I hate living alone. I really do. I had to live alone while I was in Japan (JET give you your own apartment) and I was so lonely I got a cat. I couldn’t wait to come to Germany and have the chance to live with people again. (For help on how to find a place to live in Germany, check out my post HERE).
But of course, it’s often very hard to find a good match of personalities to make the shared living situation work. I lived unhappily with two different girls before I found my current, wonderful, shared flat. But I think it takes a lot of practice and experience to be able to get a peaceful shared living experience. Here is a list of things I think people should do to live happily with other people.
1. Accept that you live with other people. There are many good things about living in a shared flat/house, but there are obviously going to be negatives too. You can’t really expect your flatmates not to have sex just because you’re within hearing range of them, and you can’t expect them to not pop into the shower the second you decide to get out of bed just because they can’t read your mind. Accept that things cannot always be exactly how you like it.
2. Be open with what you’re ok and not ok with. Sometimes my flatmates are a little too loud for me, but I always come clean and tell them to keep it down because it’s 1am or 6am. At the same time, I know I leave my stuff around the apartment all the time and I accept that they may call me up on that sometimes too. If you’re not happy about something, sitting and feeling crap doesn’t help anyone. You have to just mention it to them then POOF, problem solved!
2a. If you’re going to talk about things you’re not happy with, do them as they happen – don’t pile up all the things and just get pissed and offload all the reasons why you’re angry at them in one go. This happened to a friend of mine here, and while I’m sure it must have been annoying to live with someone who uses up all the hot water and washes their clothes too much and does this and that, she didn’t deserve for all these things to be thrown at her at the same time. Short comments on why you’re not happy with someone is a much better way of dealing with things.
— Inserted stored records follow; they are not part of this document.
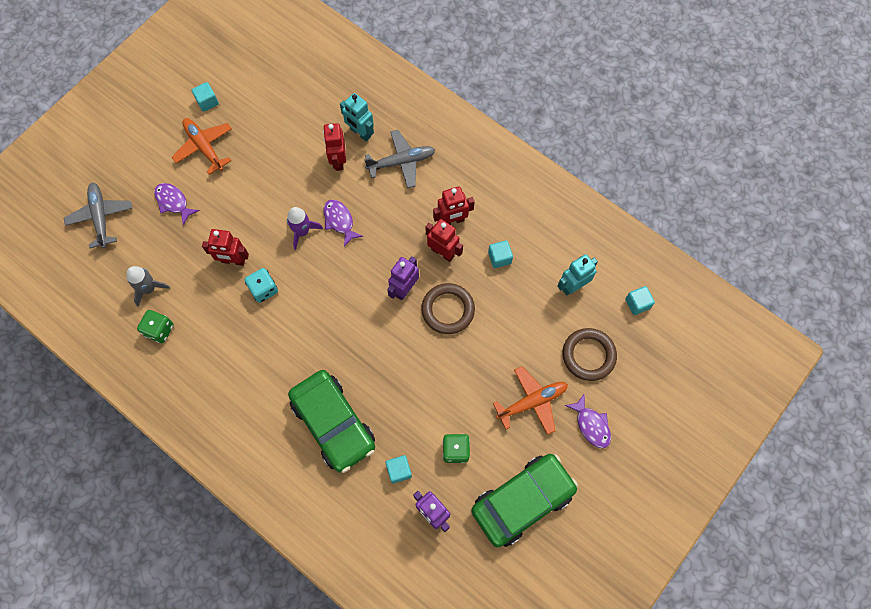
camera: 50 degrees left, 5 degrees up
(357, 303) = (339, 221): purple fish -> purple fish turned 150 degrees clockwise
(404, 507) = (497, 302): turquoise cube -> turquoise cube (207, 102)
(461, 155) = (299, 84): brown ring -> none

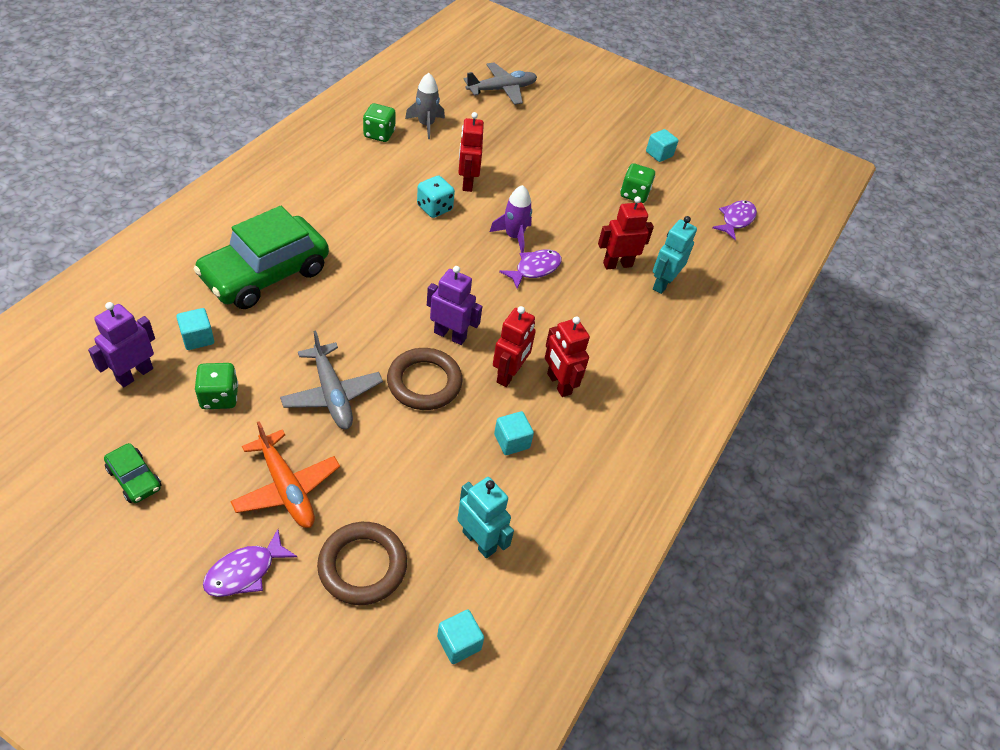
camera: 75 degrees right, 20 degrees down
(173, 202) = (529, 136): purple fish -> purple fish (736, 220)
(204, 147) = (602, 154): orange plane -> none
(258, 132) = (634, 194): none -> green dice
(401, 162) = (633, 326): grey plane -> grey plane (332, 394)
(522, 501) = (134, 478): green car -> green car, size x0.43

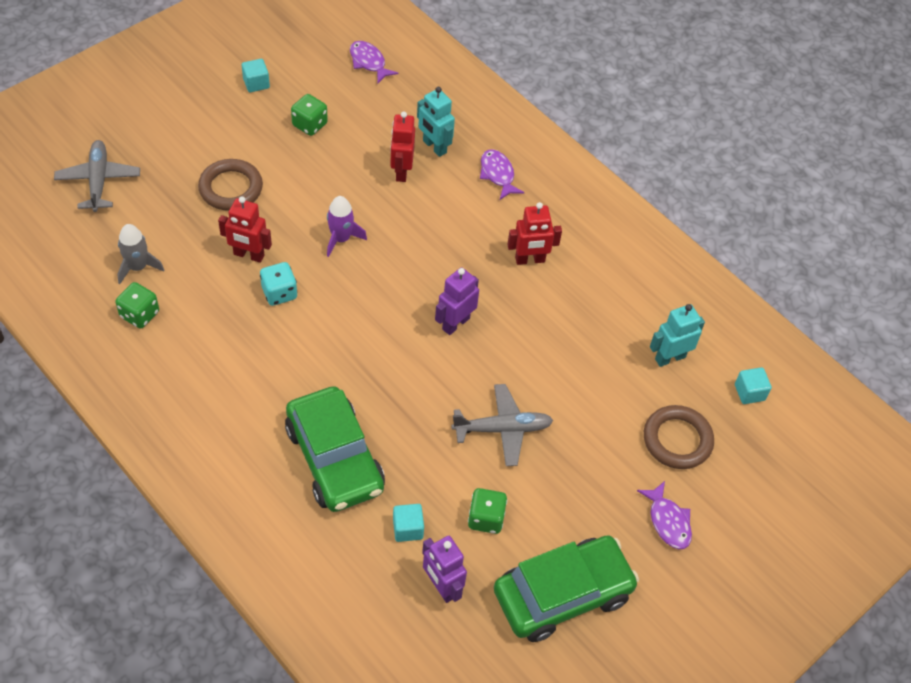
camera: 70 degrees left, 5 degrees up
(134, 478) = (562, 595): green car -> green car, size x2.31
(286, 488) = (595, 480): orange plane -> none
(424, 382) = (506, 356): brown ring -> brown ring (231, 188)
(509, 374) = (511, 292): red robot -> none
(512, 441) = (582, 310): turquoise cube -> none
(534, 269) = (389, 235): purple fish -> purple fish (498, 174)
3. Don’t be a dickhead. When I was in my first year of uni, I lived with 5 other people in probably my worst experience of shared accommodation I’ve had to date. I guess that’s to be expected from people who have only just left home. But they’d do things like not wash their plates for ages and then use my plates and not wash them either. And there was that time mum bought me a jar of lemon curd (tastes like heaven in your mouth. Go buy some if you don’t know what it is) for my birthday and while I was back home for a week my flatmates helped themselves to it. All of it. It’s a little on the pricier side and not something I could have afforded as a student so it was a real blow for me.
4. Get a cleaner. With my last flatmate my main problem was that she wasn’t really as clean as I am; while my bedroom can be pretty disgusting, I do keep the bathroom and kitchen clean. It got to the point where I made little patronising charts to show that it’s her turn to take the bins out, or to clean the toilet, and you know when it comes to making passive aggressive notes, your shared living relationship has gone to the bad place.
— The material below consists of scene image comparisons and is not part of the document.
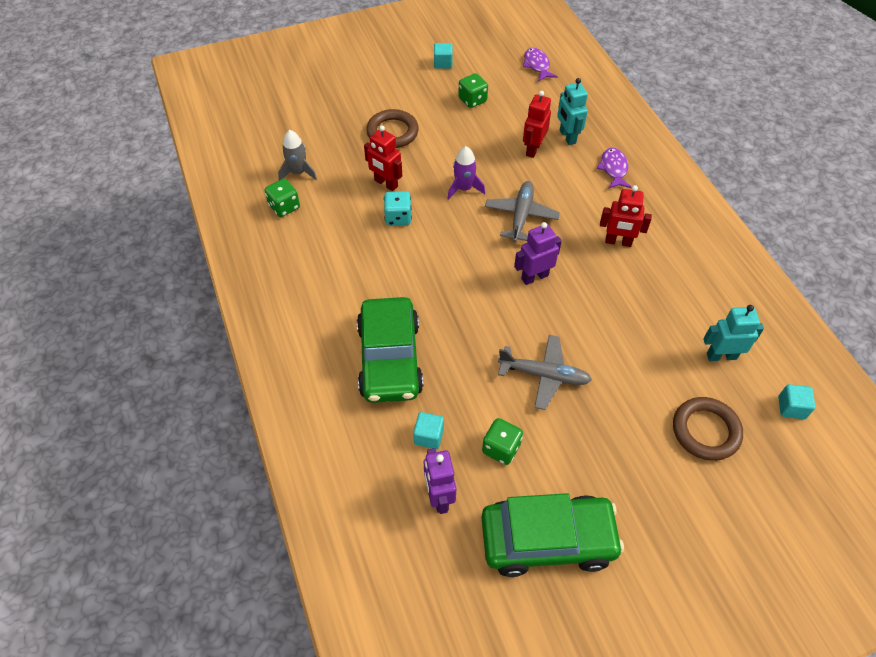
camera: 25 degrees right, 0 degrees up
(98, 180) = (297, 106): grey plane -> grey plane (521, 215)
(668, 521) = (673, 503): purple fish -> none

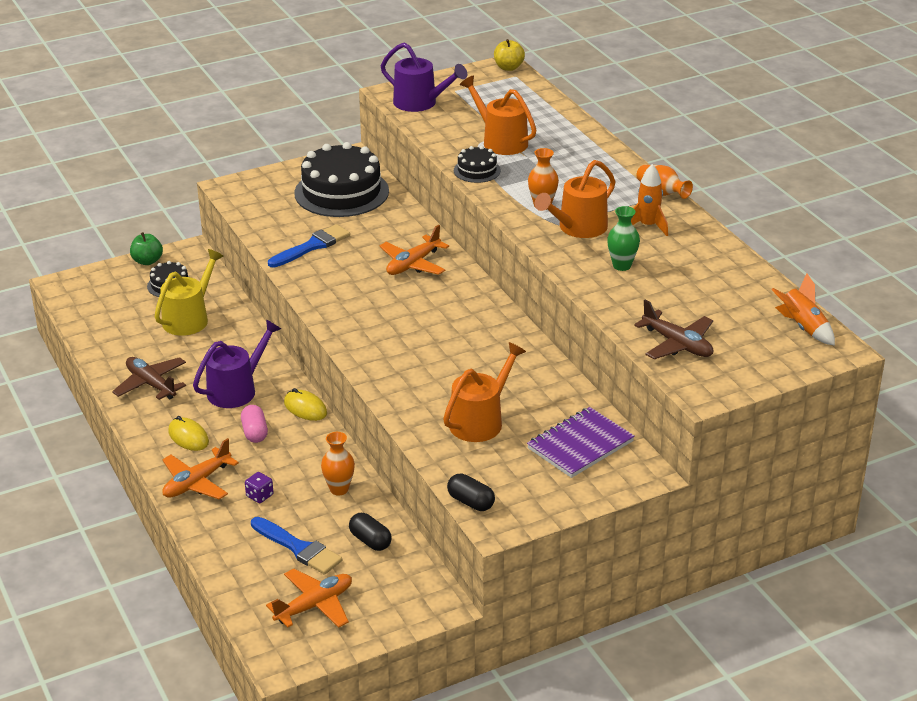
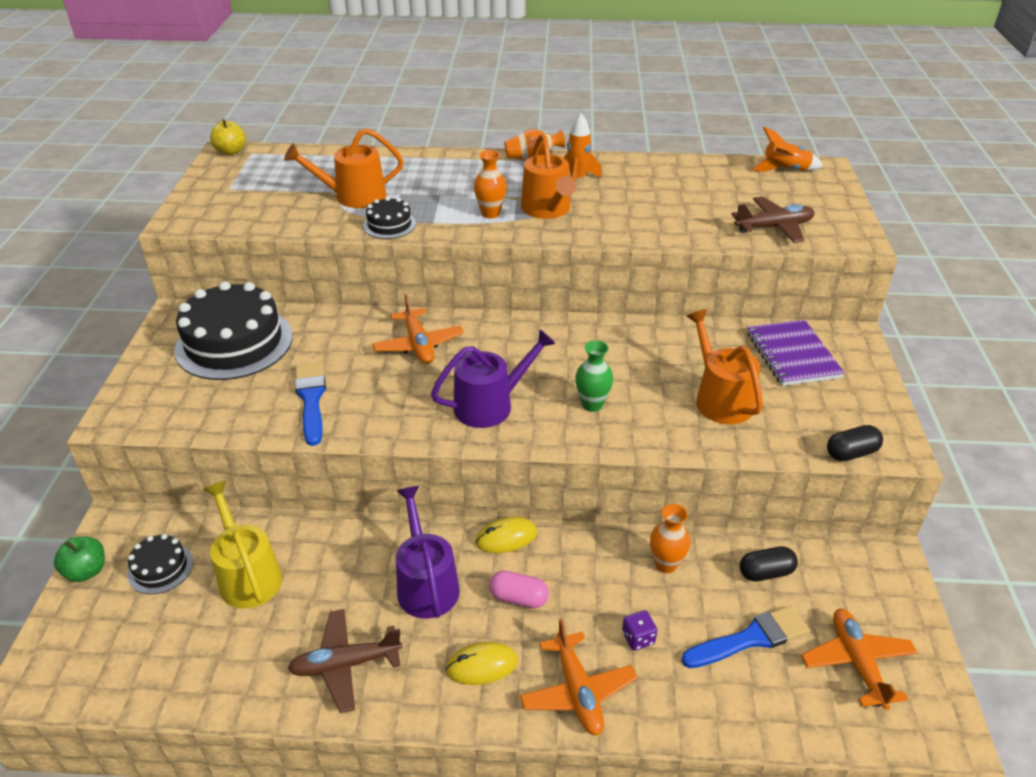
camera: 60 degrees left, 5 degrees up
(420, 103) = (222, 213): purple watering can -> purple watering can (490, 405)
(622, 266) = (629, 211): green vase -> green vase (592, 404)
Around this time, I was complaining about this to a friend who told me probably the best advice I’ve ever had for shared living – get a cleaner. We have a cleaner in our flat now, and while we do sometimes have to poke people into being cleaner throughout the week, having someone just come and take the bins, clean the toilet etc just makes things easier.
5. Do things together. Although I am really bad at this, since I’m always at yoga, or at German class or doing something else, it’s important to do things together so you can be friends as well. My flatmates and I go to see improv theatre together, and they come to see me in my comedy shows, and there was that one time they forced me away from watching The White Queen to play frisbee. I was not happy. But it’s important.
I also asked my friends on Facebook (no one on Twitter replied) for advice for sharing a home with people. Here is the best of what they said -
“Use an epilator on them”
“Never say…..oh that’s ok, or I really don’t mind ….. if you don’t mean it!!! From day one set a precedent that suits you!!! Otherwise they’ll walk all over you!!!”
“Stock some beer. Even more than patience.”
“the kitchen area is ur biggest worry really. if u state those cupboards are theirs, etc, people have an idea that u dont share food. there’s a way of doing it, so u dont look like an arse on first impressions. u could say suggest a pot to buy the basics eg binbags, bread, teabags n ask if they wanna do that? if not, then i doubt they’ll borrow any of stuff. also, suggest a cleaning rota re bathroom. e.g. u both take it in turns once a wk.. this way u r being completely fair n reasonable n i’d expect that if i lived with someone. just basic ground rules at the beginning”
“I’m going to be so typical Japanese in this answer but when I’ve lived with blood type A person, I ended up having great time because I’m also an A and we’re both clean, organized and “kuki yomeru” [able to read the situation - Charlotte] type. Of course 4 different blood types does not determine persons characteristics but I have hit jackpot every time with an A type as it’s easier for me to understand them as I too am one.”
“Come home in the evenings, stomp into the kitchen and start sharpening some knives. They will be too afraid to defy you.”
Ok, maybe some of those were more helpful than others…
These days it’s hard to get the money together to get your own place and I find more people are living with others. Hopefully this post has helped people out there who are going into a shared living situation!